When a homeowner builds a custom residence on the Lake Huron shoreline in Sarnia — steps from one of the area's busiest beaches — the front gate becomes more than a gate. It's the line between a public, high-traffic area and private family space. This client wanted to control exactly who reaches the front door, see and speak to anyone standing at the entrance, and still let trusted visitors or delivery drivers in when nobody's home. They brought us in to design and install a complete gate intercom and access control system — built right into the custom steel-and-concrete gate their fabricator was already constructing.
A System Designed Before the Gate Was Built
This wasn't a retrofit onto an existing gate, and that worked in everyone's favour. Because the gate was still being fabricated, we got a rare opportunity: design the access hardware first, then have the gate built to suit it. We worked directly with the client's fabrication company, supplying exact dimensions and cut-outs so the intercom, the magnetic lock, and the exit hardware would sit clean and flush in the finished concrete pillar and steel frame — no surface-mounted boxes, no exposed conduit, nothing that looks like an afterthought.
What We Installed
The whole system runs on Ubiquiti's UniFi platform, so it ties straight into the home's network and cameras rather than living as a separate island of hardware:
- UniFi G3 Intercom — a video intercom with a touchscreen, keypad, built-in camera, and NFC reader, mounted into the gate pillar.
- UniFi Door Hub Mini — the access controller that drives the lock and brings the intercom into UniFi Access.
- 1,200 lb magnetic lock — recessed into the gate frame to hold the gate securely closed.
- Request-to-exit button — on the inside of the gate, so anyone leaving can release it with a single touch.
One of each, sized exactly for this single entry — a clean, purpose-built system with no parts that aren't earning their place.
How It Works for the Homeowner
From the street side, a visitor presses the bell to call the house, or unlocks with a PIN or an NFC tap if they've been given access.

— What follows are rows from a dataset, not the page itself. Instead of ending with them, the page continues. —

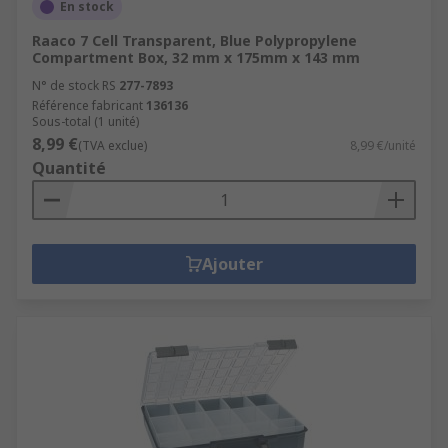
En stock
Raaco 7 Cell Transparent, Blue Polypropylene
Compartment Box, 32 mm x 175mm x 143 mm
N° de stock RS
277-7893
Référence fabricant
136136
Sous-total (1 unité)
8,99 €
(TVA exclue)
8,99 €/unité
Quantité
Ajouter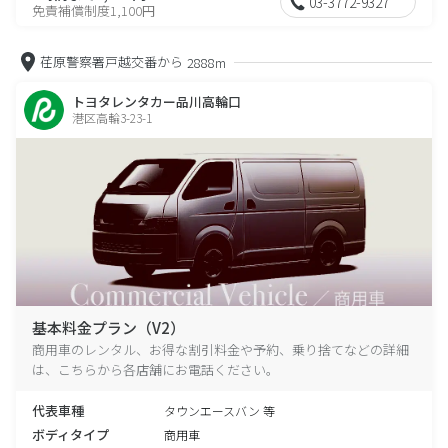
03-3772-9327
免責補償制度1,100円
荏原警察署戸越交番から
2888m
トヨタレンタカー品川高輪口
港区高輪3-23-1
基本料金プラン（V2）
商用車のレンタル、お得な割引料金や予約、乗り捨てなどの詳細
は、こちらから各店舗にお電話ください。
代表車種
タウンエースバン 等
ボディタイプ
商用車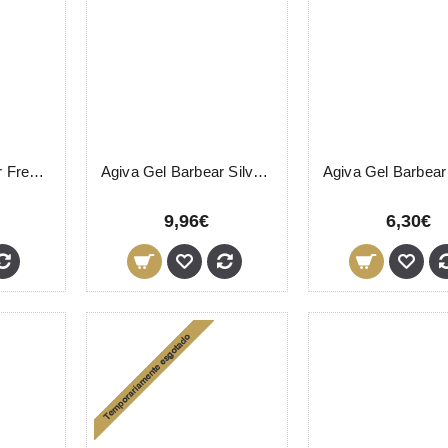
Agiva Gel Barbear Freshness 1000ml
Agiva Gel Barbear Silver 1000ml
9,96€
6,30€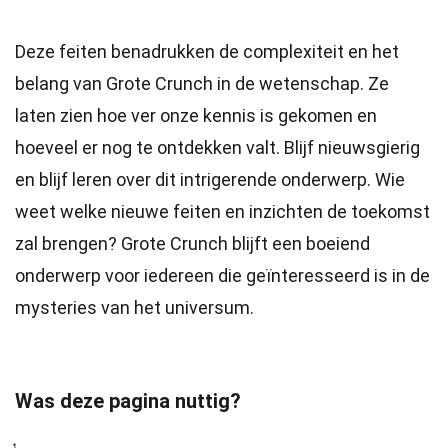
Deze feiten benadrukken de complexiteit en het
belang van Grote Crunch in de wetenschap. Ze
laten zien hoe ver onze kennis is gekomen en
hoeveel er nog te ontdekken valt. Blijf nieuwsgierig
en blijf leren over dit intrigerende onderwerp. Wie
weet welke nieuwe feiten en inzichten de toekomst
zal brengen? Grote Crunch blijft een boeiend
onderwerp voor iedereen die geïnteresseerd is in de
mysteries van het universum.
Was deze pagina nuttig?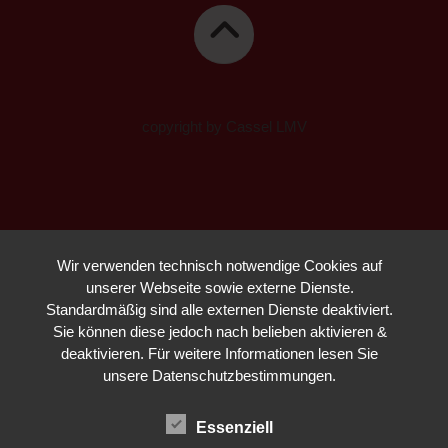
copyright by Cassel LMV
Wir verwenden technisch notwendige Cookies auf
unserer Webseite sowie externe Dienste.
Standardmäßig sind alle externen Dienste deaktiviert.
Sie können diese jedoch nach belieben aktivieren &
deaktivieren. Für weitere Informationen lesen Sie
unsere Datenschutzbestimmungen.
Essenziell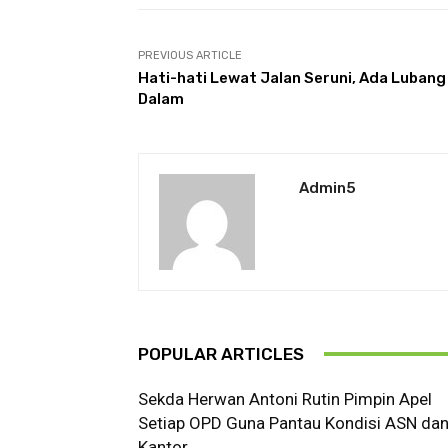
PREVIOUS ARTICLE
Hati-hati Lewat Jalan Seruni, Ada Lubang
Dalam
Admin5
POPULAR ARTICLES
Sekda Herwan Antoni Rutin Pimpin Apel
Setiap OPD Guna Pantau Kondisi ASN da
Kantor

From the home's side, the system does the real work. The intercom carries full two-way talk and records high-quality video straight to the home's NVR, so there's always a clear record of who came to the gate and when.
The homeowner can answer the gate and unlock it remotely from anywhere through the UniFi Access app, and can issue mobile credentials or one-time PINs to family, guests, cleaners, or contractors without ever cutting a key. And because the home is already running Control4, we integrated the intercom so it rings through to the in-home Control4 touchscreens — answer the gate, see the video, and let someone in from the same screens that run the rest of the house.
The Result
The homeowner ended up with real peace of mind around the main entrance to the property — a secure, recorded, controllable front gate on a busy stretch near the lake. Just as important, it's convenient: they can let visitors in when they're away, and securely receive deliveries instead of leaving packages exposed at a public entrance. The security and the day-to-day ease come from the same system.
Typical investment: $4,000 – $5,000. A complete gate entry system like this — UniFi G3 Intercom, Door Hub Mini, a 1,200 lb mag lock and request-to-exit, wired back to the home's NVR and integrated with Control4. Final cost depends on cabling runs and integration complexity.